4 thoughts on “REVEALING: Great story about inner-city culture in Chicago”
  1. I see this every day in my job in Chicago. The soft bigotry of low expectations, the political farming of the dependent black class, and a media culture that glorifies the profane and mocks the scares all contribute to this condition.

    There’s no way for anyone to solve this other than the culture itself.

  2. Well consider this.
    Telling cops who did it will only serve to get you killed when the cops can’t do anything to the thugs named. Think about all the I solved cases. Think about years and years of actually giving cops information only to be left hanging after doing so.
    One cannot absolve the obviously corrupt policing in Xhicago.

    There are two sides – always. True the no snitch aspect has merit but so too is there valid reasons why it developed that must be addressed as well.

    Show the folks in the ghetto that killers caught ACTUALLY pay the ultimate price and you will find more people willing to help police bring about that end. The fact is that these folks KNOW the only justice they are going to witness IS street Justice. To them – that’s better AND SAFER than Chicago PD justice.

    To be clear, I’m not bagging on joe six pack beat cop so much as I am the prosecution side of things up there. That’s the REAL failing.

  3. I’d say young Miss Griggs has just painted a bullseye on her back. She should have just kept her mouth shut. Cause now, the hoods who did the shooting know that she knows and the best way to avoid any POSSIBILITY of prison is dispense with the witnesses.

    Which…………in hindsight……….isn’t really a bad thing with this particular breed.

    Yeah. I said it.

  4. You know, I recognize the irony here.

    On one hand, it’s not the white man holding the black man down as it’s blacks themselves that are killing and victimizing one another to no end.
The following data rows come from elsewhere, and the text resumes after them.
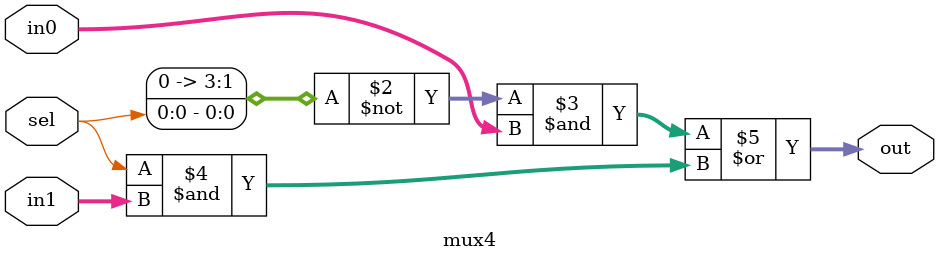
<source format=v>
`timescale 1ns / 1ps

module mux4(
              input [3:0] in0,
              input [3:0] in1,
              input sel,
              output [3:0] out
           );
  assign out=(~sel&in0)|(sel&in1);
endmodule

</source>
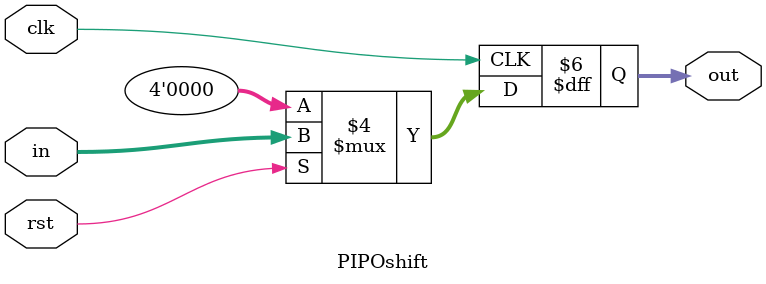
<source format=v>
`timescale 1ns/1ps

module PIPOshift(in, out, clk, rst);
  
  
  input [3:0]in; 
  input clk, rst;
  
  output reg [3:0]out;
  
  always @(posedge clk) begin
    
    if(~rst) out=4'b0000; //reset
    
    else out<=in; //parallel shifter değil de 4 kanallı buffer ya da sampler oldu gibi lol
          
  end
  
endmodule

</source>
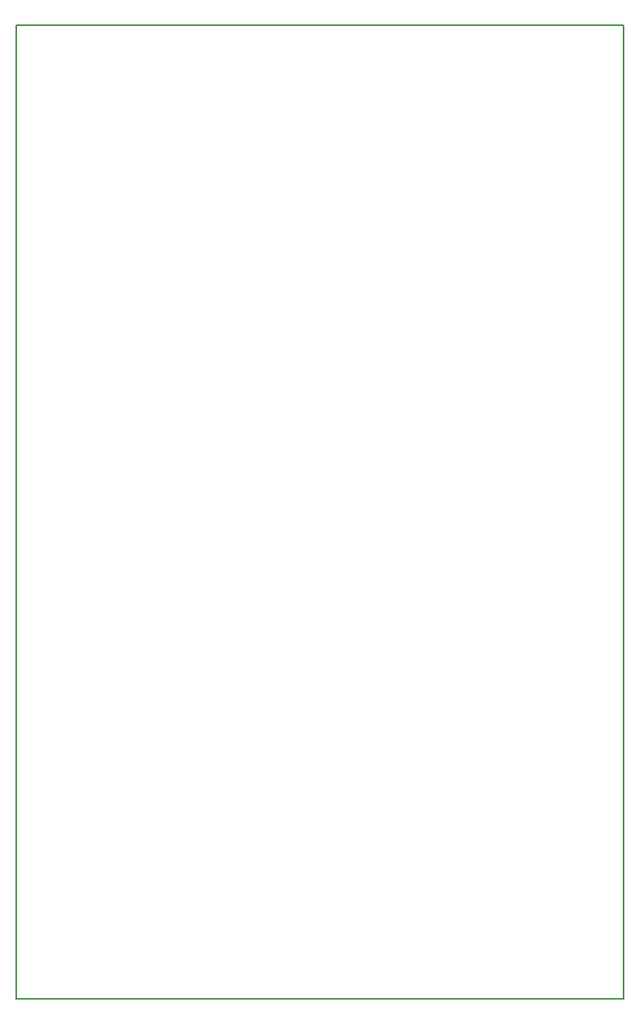
<source format=gm1>
G04 MADE WITH FRITZING*
G04 WWW.FRITZING.ORG*
G04 SINGLE SIDED*
G04 HOLES NOT PLATED*
G04 CONTOUR ON CENTER OF CONTOUR VECTOR*
%ASAXBY*%
%FSLAX23Y23*%
%MOIN*%
%OFA0B0*%
%SFA1.0B1.0*%
%ADD10R,2.500000X4.000010*%
%ADD11C,0.008000*%
%ADD10C,0.008*%
%LNCONTOUR*%
G90*
G70*
G54D10*
G54D11*
X4Y3996D02*
X2496Y3996D01*
X2496Y4D01*
X4Y4D01*
X4Y3996D01*
D02*
G04 End of contour*
M02*
</source>
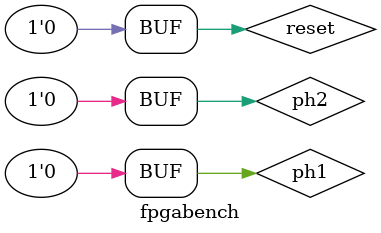
<source format=v>

`timescale 1 ns / 1 ps


// LEDs [3:0] = {running, succeeded, failed (if not succeeded), power}

module fpgabench;

  reg         ph1, ph2;
  reg         reset;

  reg [7:0] interrupts;
  
  wire [31:0] writedata, dataadr;
  wire memwrite;
  wire [3:0] outputleds;

  // instantiate device to be tested
  fpga dut(ph1, ph2, reset, outputleds);
  
  // generate clock to sequence tests
  always
    begin
      ph1 <= 1; # 4; ph1 <= 0; # 1; //changed for new clock
      ph2 <= 1; # 4; ph2 <= 0; # 1;
    end
    
  initial
    begin
      reset <= 1; #15; reset <= 0;
    end
      
endmodule

</source>
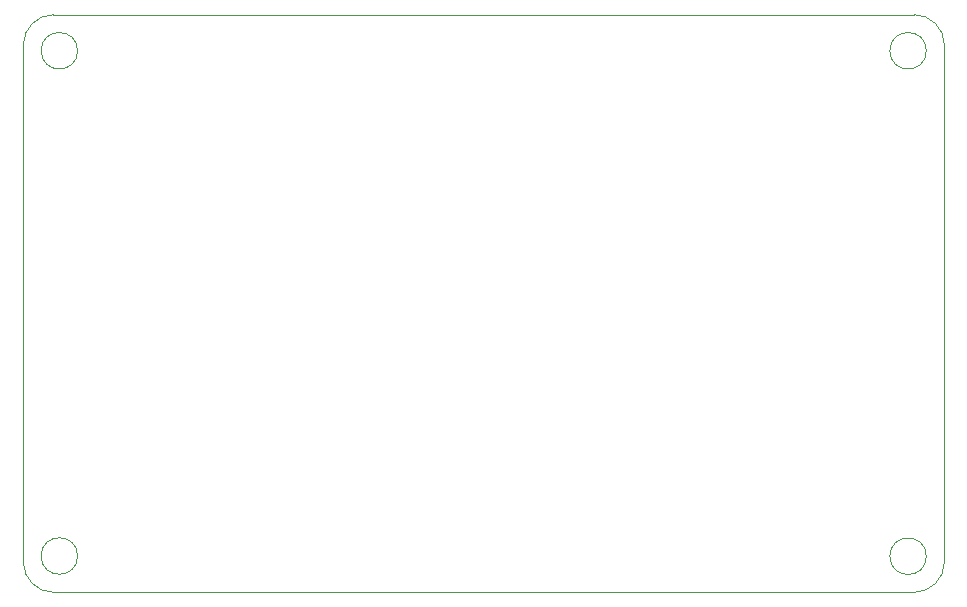
<source format=gbr>
%TF.GenerationSoftware,KiCad,Pcbnew,5.1.10*%
%TF.CreationDate,2021-08-14T17:16:22+02:00*%
%TF.ProjectId,PCB,5043422e-6b69-4636-9164-5f7063625858,1.0*%
%TF.SameCoordinates,Original*%
%TF.FileFunction,Profile,NP*%
%FSLAX46Y46*%
G04 Gerber Fmt 4.6, Leading zero omitted, Abs format (unit mm)*
G04 Created by KiCad (PCBNEW 5.1.10) date 2021-08-14 17:16:22*
%MOMM*%
%LPD*%
G01*
G04 APERTURE LIST*
%TA.AperFunction,Profile*%
%ADD10C,0.050000*%
%TD*%
G04 APERTURE END LIST*
D10*
X48260000Y-126365000D02*
X121158000Y-126365000D01*
X121158000Y-77470000D02*
X48260000Y-77470000D01*
X45720000Y-80010000D02*
X45720000Y-123825000D01*
X123698000Y-80010000D02*
X123698000Y-123825000D01*
X50313022Y-123295979D02*
G75*
G03*
X50313022Y-123295979I-1545022J0D01*
G01*
X50313022Y-80518000D02*
G75*
G03*
X50313022Y-80518000I-1545022J0D01*
G01*
X122174001Y-80518000D02*
G75*
G03*
X122174001Y-80518000I-1545022J0D01*
G01*
X122174001Y-123317000D02*
G75*
G03*
X122174001Y-123317000I-1545022J0D01*
G01*
X48260000Y-126365000D02*
G75*
G02*
X45720000Y-123825000I0J2540000D01*
G01*
X45720000Y-80010000D02*
G75*
G02*
X48260000Y-77470000I2540000J0D01*
G01*
X121158000Y-77470000D02*
G75*
G02*
X123698000Y-80010000I0J-2540000D01*
G01*
X123698000Y-123825000D02*
G75*
G02*
X121158000Y-126365000I-2540000J0D01*
G01*
M02*

</source>
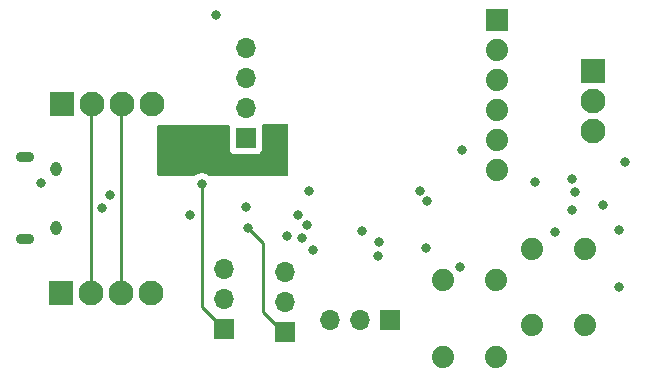
<source format=gbr>
%TF.GenerationSoftware,KiCad,Pcbnew,6.0.11-2627ca5db0~126~ubuntu22.04.1*%
%TF.CreationDate,2023-02-28T17:01:23-05:00*%
%TF.ProjectId,canbus-ds1820,63616e62-7573-42d6-9473-313832302e6b,1.0*%
%TF.SameCoordinates,Original*%
%TF.FileFunction,Copper,L3,Inr*%
%TF.FilePolarity,Positive*%
%FSLAX46Y46*%
G04 Gerber Fmt 4.6, Leading zero omitted, Abs format (unit mm)*
G04 Created by KiCad (PCBNEW 6.0.11-2627ca5db0~126~ubuntu22.04.1) date 2023-02-28 17:01:23*
%MOMM*%
%LPD*%
G01*
G04 APERTURE LIST*
%TA.AperFunction,ComponentPad*%
%ADD10R,2.100000X2.100000*%
%TD*%
%TA.AperFunction,ComponentPad*%
%ADD11C,2.100000*%
%TD*%
%TA.AperFunction,ComponentPad*%
%ADD12R,1.700000X1.700000*%
%TD*%
%TA.AperFunction,ComponentPad*%
%ADD13O,1.700000X1.700000*%
%TD*%
%TA.AperFunction,ComponentPad*%
%ADD14C,1.879600*%
%TD*%
%TA.AperFunction,ComponentPad*%
%ADD15R,1.879600X1.879600*%
%TD*%
%TA.AperFunction,ComponentPad*%
%ADD16O,0.950000X1.250000*%
%TD*%
%TA.AperFunction,ComponentPad*%
%ADD17O,1.550000X0.890000*%
%TD*%
%TA.AperFunction,ViaPad*%
%ADD18C,0.800000*%
%TD*%
%TA.AperFunction,Conductor*%
%ADD19C,0.250000*%
%TD*%
G04 APERTURE END LIST*
D10*
%TO.N,+3V3*%
%TO.C,J4*%
X104675000Y-75285000D03*
D11*
%TO.N,DQ*%
X104675000Y-77825000D03*
%TO.N,GND*%
X104675000Y-80365000D03*
%TD*%
D12*
%TO.N,CAN_RX*%
%TO.C,JP1*%
X73400000Y-97140000D03*
D13*
%TO.N,Net-(JP1-Pad2)*%
X73400000Y-94600000D03*
%TO.N,USB_D-*%
X73400000Y-92060000D03*
%TD*%
D10*
%TO.N,+BATT*%
%TO.C,J6*%
X59625000Y-94100000D03*
D11*
%TO.N,CANH*%
X62165000Y-94100000D03*
%TO.N,CANL*%
X64705000Y-94100000D03*
%TO.N,GND*%
X67245000Y-94100000D03*
%TD*%
D12*
%TO.N,SWDIO*%
%TO.C,J2*%
X87490000Y-96350000D03*
D13*
%TO.N,GND*%
X84950000Y-96350000D03*
%TO.N,SWDCLK*%
X82410000Y-96350000D03*
%TD*%
D14*
%TO.N,+3V3*%
%TO.C,S1*%
X96435600Y-92998800D03*
%TO.N,unconnected-(S1-Pad2)*%
X96435600Y-99501200D03*
%TO.N,Net-(R1-Pad1)*%
X91914400Y-92998800D03*
%TO.N,unconnected-(S1-Pad4)*%
X91914400Y-99501200D03*
%TD*%
D15*
%TO.N,unconnected-(J3-Pad1)*%
%TO.C,J3*%
X96500000Y-70990000D03*
D14*
%TO.N,RXD2*%
X96500000Y-73530000D03*
%TO.N,TXD2*%
X96500000Y-76070000D03*
%TO.N,Net-(J3-Pad4)*%
X96500000Y-78610000D03*
%TO.N,unconnected-(J3-Pad5)*%
X96500000Y-81150000D03*
%TO.N,GND*%
X96500000Y-83690000D03*
%TD*%
D10*
%TO.N,+BATT*%
%TO.C,J5*%
X59660000Y-78075000D03*
D11*
%TO.N,CANH*%
X62200000Y-78075000D03*
%TO.N,CANL*%
X64740000Y-78075000D03*
%TO.N,GND*%
X67280000Y-78075000D03*
%TD*%
D12*
%TO.N,+5V*%
%TO.C,U3*%
X75247300Y-81002600D03*
D13*
%TO.N,GND*%
X75247300Y-78462600D03*
%TO.N,+12V*%
X75247300Y-75922600D03*
%TO.N,unconnected-(U3-Pad4)*%
X75247300Y-73382600D03*
%TD*%
D14*
%TO.N,GND*%
%TO.C,S2*%
X103960600Y-90323800D03*
%TO.N,unconnected-(S2-Pad2)*%
X103960600Y-96826200D03*
%TO.N,~{RESET}*%
X99439400Y-90323800D03*
%TO.N,unconnected-(S2-Pad4)*%
X99439400Y-96826200D03*
%TD*%
D16*
%TO.N,GND*%
%TO.C,J1*%
X59210000Y-83550000D03*
D17*
X56510000Y-82550000D03*
X56510000Y-89550000D03*
D16*
X59210000Y-88550000D03*
%TD*%
D12*
%TO.N,CAN_TX*%
%TO.C,JP2*%
X78525000Y-97425000D03*
D13*
%TO.N,Net-(JP2-Pad2)*%
X78525000Y-94885000D03*
%TO.N,USB_D+*%
X78525000Y-92345000D03*
%TD*%
D18*
%TO.N,SDA*%
X86450000Y-90975000D03*
%TO.N,SCL*%
X86550000Y-89750000D03*
%TO.N,DQ*%
X102875000Y-84400000D03*
%TO.N,PCTLZ*%
X105450000Y-86675000D03*
%TO.N,+3V3*%
X99700000Y-84675000D03*
%TO.N,GND*%
X102825000Y-87025000D03*
X107375000Y-83000000D03*
%TO.N,+3V3*%
X103100000Y-85525000D03*
X106800000Y-93575000D03*
%TO.N,SDA*%
X106800000Y-88725000D03*
%TO.N,SCL*%
X101400000Y-88900000D03*
%TO.N,GND*%
X80450000Y-88350000D03*
X72725000Y-70575000D03*
X93350000Y-91850000D03*
X80600000Y-85425000D03*
X75300000Y-86775000D03*
%TO.N,+3V3*%
X78150000Y-80600000D03*
X85100000Y-88800000D03*
X93575000Y-81950000D03*
X78750000Y-89250000D03*
X68975000Y-82275000D03*
%TO.N,VBUS*%
X57884502Y-84775000D03*
%TO.N,USB_D-*%
X63750000Y-85825000D03*
%TO.N,USB_D+*%
X63050000Y-86875000D03*
%TO.N,CAN_RX*%
X71525000Y-84850000D03*
%TO.N,Net-(JP1-Pad2)*%
X80025000Y-89475000D03*
%TO.N,CAN_TX*%
X75400000Y-88550000D03*
%TO.N,Net-(JP2-Pad2)*%
X80950000Y-90450000D03*
%TO.N,CAN_STBY*%
X70550000Y-87450000D03*
X79650000Y-87500000D03*
%TO.N,TXD2*%
X90600000Y-86275000D03*
%TO.N,RXD2*%
X89990592Y-85482770D03*
%TO.N,~{RESET}*%
X90475000Y-90300000D03*
%TD*%
D19*
%TO.N,CANH*%
X62165000Y-78110000D02*
X62200000Y-78075000D01*
X62165000Y-94100000D02*
X62165000Y-78110000D01*
%TO.N,CANL*%
X64705000Y-94100000D02*
X64705000Y-78110000D01*
X64705000Y-78110000D02*
X64740000Y-78075000D01*
%TO.N,CAN_RX*%
X71525000Y-95265000D02*
X73400000Y-97140000D01*
X71525000Y-84850000D02*
X71525000Y-95265000D01*
%TO.N,CAN_TX*%
X76700000Y-95725000D02*
X78400000Y-97425000D01*
X78400000Y-97425000D02*
X78525000Y-97425000D01*
X76700000Y-89850000D02*
X76700000Y-95725000D01*
X75400000Y-88550000D02*
X76700000Y-89850000D01*
%TD*%
%TA.AperFunction,Conductor*%
%TO.N,+3V3*%
G36*
X78791165Y-79820532D02*
G01*
X78838139Y-79873768D01*
X78850000Y-79927138D01*
X78850000Y-84024000D01*
X78829998Y-84092121D01*
X78776342Y-84138614D01*
X78724000Y-84150000D01*
X72148105Y-84150000D01*
X72074044Y-84125936D01*
X71987094Y-84062763D01*
X71987093Y-84062762D01*
X71981752Y-84058882D01*
X71975724Y-84056198D01*
X71975722Y-84056197D01*
X71813319Y-83983891D01*
X71813318Y-83983891D01*
X71807288Y-83981206D01*
X71713887Y-83961353D01*
X71626944Y-83942872D01*
X71626939Y-83942872D01*
X71620487Y-83941500D01*
X71429513Y-83941500D01*
X71423061Y-83942872D01*
X71423056Y-83942872D01*
X71336113Y-83961353D01*
X71242712Y-83981206D01*
X71236682Y-83983891D01*
X71236681Y-83983891D01*
X71074278Y-84056197D01*
X71074276Y-84056198D01*
X71068248Y-84058882D01*
X71062907Y-84062762D01*
X71062906Y-84062763D01*
X70975956Y-84125936D01*
X70901895Y-84150000D01*
X67851000Y-84150000D01*
X67782879Y-84129998D01*
X67736386Y-84076342D01*
X67725000Y-84024000D01*
X67725000Y-80024873D01*
X67745002Y-79956752D01*
X67798658Y-79910259D01*
X67849867Y-79898878D01*
X70256931Y-79877241D01*
X73786393Y-79845516D01*
X73854689Y-79864904D01*
X73901663Y-79918140D01*
X73912398Y-79988320D01*
X73905506Y-80015739D01*
X73895555Y-80042284D01*
X73888800Y-80104466D01*
X73888800Y-81900734D01*
X73895555Y-81962916D01*
X73946685Y-82099305D01*
X74034039Y-82215861D01*
X74150595Y-82303215D01*
X74286984Y-82354345D01*
X74349166Y-82361100D01*
X76145434Y-82361100D01*
X76207616Y-82354345D01*
X76344005Y-82303215D01*
X76460561Y-82215861D01*
X76547915Y-82099305D01*
X76599045Y-81962916D01*
X76605800Y-81900734D01*
X76605800Y-80104466D01*
X76599045Y-80042284D01*
X76579289Y-79989585D01*
X76574106Y-79918779D01*
X76608026Y-79856410D01*
X76670281Y-79822281D01*
X76696138Y-79819361D01*
X78722867Y-79801143D01*
X78791165Y-79820532D01*
G37*
%TD.AperFunction*%
%TD*%
M02*

</source>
    At the same time, it is the white man holding them down: Specifically white politicians (and a handful of black ones), specifically Democrats that have replaced the father in black families with Uncle Sam.

    It’s truly sad.

    That’s okay though. When Obama gives citizenship to 20-30 million Mexicans here soon, the black vote won’t matter and they’ll really see what getting ignored by everyone except the race baiters is all about.